In a massive upset in the Conference USA tournament quarterfinals, ninth-seeded Southern Miss took down number-one Middle Tennessee in overtime. The Golden Eagles, who only went 14-17 in the regular season, played step for step with their conference’s regular season champ all night, eventually outlasting them 71-68, and dealing perhaps a critical blow to the Blue Raiders’ NCAA Tournament hopes. The legendary run of what we’ll call the Giddy Potts era at Middle Tennessee could now have a pretty awful, anticlimactic end.
The Blue Raiders, who gave the NCAA Tournament one of its biggest upsets in history when they beat Michigan State as a 15-seed in 2016, and also upset Minnesota last year as a 12-seed, won the regular season Conference USA title by going 16-2—with their only losses, strangely enough, both coming against fourth-place Marshall. In getting that record, they beat a very good Western Kentucky team twice, and a 24-6 Old Dominion group on the road. Non-conference play, however, lacks a signature win, as the team played Auburn, USC, and Miami (FL) in December but lost to all of them.
By most measurements, that resume puts Middle Tennessee right squarely on the bubble, with their fate in the hands of a committee that historically doesn’t—and has no real incentive to—favor smaller schools in its process. Illinois State went 17-1 in the Missouri Valley Conference in 2017, but couldn’t top Wichita State and ended up on the outside looking in come Tournament time.
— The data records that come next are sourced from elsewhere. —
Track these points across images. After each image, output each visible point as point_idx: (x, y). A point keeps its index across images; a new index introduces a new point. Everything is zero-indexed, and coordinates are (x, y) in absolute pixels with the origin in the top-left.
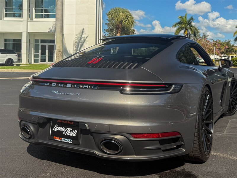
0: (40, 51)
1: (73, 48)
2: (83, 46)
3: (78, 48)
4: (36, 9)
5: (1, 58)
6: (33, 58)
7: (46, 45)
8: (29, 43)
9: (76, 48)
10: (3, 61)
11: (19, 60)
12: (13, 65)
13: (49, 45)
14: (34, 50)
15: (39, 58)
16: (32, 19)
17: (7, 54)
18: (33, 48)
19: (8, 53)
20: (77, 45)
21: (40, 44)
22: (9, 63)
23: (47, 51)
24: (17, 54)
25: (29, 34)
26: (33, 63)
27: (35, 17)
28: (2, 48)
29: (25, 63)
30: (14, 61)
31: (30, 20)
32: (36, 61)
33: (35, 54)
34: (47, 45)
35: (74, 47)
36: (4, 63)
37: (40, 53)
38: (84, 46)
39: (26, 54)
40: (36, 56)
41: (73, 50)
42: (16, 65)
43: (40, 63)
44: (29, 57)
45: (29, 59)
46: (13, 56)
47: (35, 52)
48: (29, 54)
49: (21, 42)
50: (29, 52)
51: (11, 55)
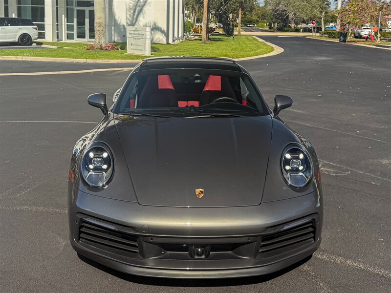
0: (75, 20)
2: (143, 11)
5: (12, 33)
7: (85, 10)
8: (56, 6)
10: (15, 38)
11: (42, 35)
13: (89, 10)
14: (66, 19)
15: (75, 32)
17: (21, 27)
18: (63, 16)
19: (21, 25)
21: (76, 8)
22: (25, 40)
23: (87, 21)
24: (36, 25)
28: (14, 17)
29: (51, 41)
30: (33, 38)
32: (70, 37)
34: (87, 9)
35: (127, 13)
36: (17, 41)
37: (75, 24)
38: (145, 13)
40: (70, 28)
42: (36, 44)
43: (76, 40)
44: (57, 30)
45: (58, 33)
46: (30, 30)
47: (67, 22)
48: (57, 25)
49: (44, 4)
50: (57, 22)
51: (28, 29)
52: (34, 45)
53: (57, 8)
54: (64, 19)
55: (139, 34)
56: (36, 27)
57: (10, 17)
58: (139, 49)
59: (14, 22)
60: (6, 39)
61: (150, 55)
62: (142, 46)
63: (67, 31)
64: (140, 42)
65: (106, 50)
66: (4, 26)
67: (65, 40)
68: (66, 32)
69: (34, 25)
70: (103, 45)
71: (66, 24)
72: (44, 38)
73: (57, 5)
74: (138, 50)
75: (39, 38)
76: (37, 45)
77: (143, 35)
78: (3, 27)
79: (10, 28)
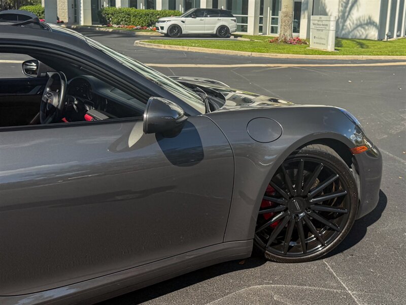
1: (337, 7)
2: (358, 3)
3: (346, 7)
5: (211, 24)
6: (269, 25)
9: (342, 9)
10: (213, 30)
12: (229, 37)
14: (271, 11)
18: (269, 8)
19: (220, 17)
20: (344, 3)
22: (223, 32)
30: (231, 30)
33: (272, 18)
35: (339, 5)
36: (215, 33)
38: (360, 5)
39: (253, 18)
41: (337, 10)
42: (233, 37)
46: (229, 22)
51: (225, 21)
52: (232, 37)
54: (269, 11)
55: (323, 25)
56: (235, 18)
58: (322, 42)
60: (204, 30)
61: (333, 50)
62: (325, 39)
63: (272, 24)
64: (322, 34)
65: (291, 43)
67: (269, 34)
69: (233, 17)
70: (288, 38)
71: (271, 16)
72: (247, 31)
74: (320, 44)
76: (235, 37)
77: (327, 25)
78: (202, 18)
79: (208, 19)
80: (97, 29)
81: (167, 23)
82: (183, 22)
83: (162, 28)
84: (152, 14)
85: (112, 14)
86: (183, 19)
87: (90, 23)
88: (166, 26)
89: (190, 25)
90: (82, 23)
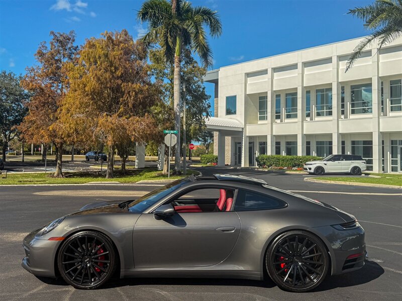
0: (399, 156)
4: (391, 101)
5: (346, 166)
6: (389, 166)
10: (348, 169)
11: (370, 168)
12: (361, 175)
14: (391, 155)
16: (385, 115)
17: (353, 161)
18: (389, 153)
21: (400, 146)
22: (356, 171)
24: (365, 160)
25: (382, 135)
26: (389, 172)
27: (392, 110)
28: (349, 154)
29: (377, 172)
30: (362, 170)
31: (384, 116)
32: (394, 169)
33: (392, 160)
36: (350, 172)
37: (399, 159)
39: (378, 160)
40: (394, 162)
43: (400, 172)
44: (383, 164)
45: (383, 167)
46: (360, 164)
47: (392, 157)
48: (383, 160)
49: (372, 144)
50: (383, 157)
51: (357, 163)
52: (363, 175)
53: (383, 147)
54: (389, 155)
56: (365, 161)
57: (346, 154)
59: (348, 158)
60: (341, 170)
66: (340, 160)
68: (391, 166)
69: (363, 160)
71: (391, 159)
72: (372, 170)
73: (383, 144)
75: (367, 170)
76: (365, 175)
78: (339, 162)
79: (344, 162)
80: (256, 169)
81: (313, 165)
82: (325, 164)
83: (310, 169)
84: (296, 159)
85: (266, 159)
86: (325, 162)
87: (248, 166)
88: (313, 167)
89: (330, 166)
90: (243, 166)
Monmouth, too, went 18-2 in the MAAC in 2017, winning that conference by four games but losing their bid when they got upset by Siena in the conference tournament. On the surface, Middle Tennessee looks no different from these teams.
However, there is some reason to hope. For one, Middle Tennessee’s a proven winner in the Big Dance already, with their 2-2 record in the past two years outpacing many more prominent schools. That shows that they’re no one-year fluke team, and it could give them an edge. The Blue Raiders’ RPI, a terrible stat that’s nevertheless taken seriously by the selection committee, is also currently a strong 28th in the country, which shouldn’t be why they get in, but also couldn’t hurt. And going by the elusive “eye test,” MTSU is a great defensive team with a strong core of upperclassmen who have yet to get blown out all year—all positives for a tournament group.
If you’re picking the field, it all comes down to, what do you want in your NCAA Tournament? Do you prefer a team that went through a tough, grinding conference schedule with less-than-stellar results—like Alabama, Oklahoma State, or Syracuse? Or do you reward a small school for a low-key but impressive year, even if they didn’t earn an expected automatic bid? This is a weird, parity-heavy year in college basketball, so it’s hard to agitate that any team on the bubble deserves to get booted when it feels like any one of them can make a run. But even though a lesser team will take the allocated Conference USA slot, the Blue Raiders should still get a chance for another upset.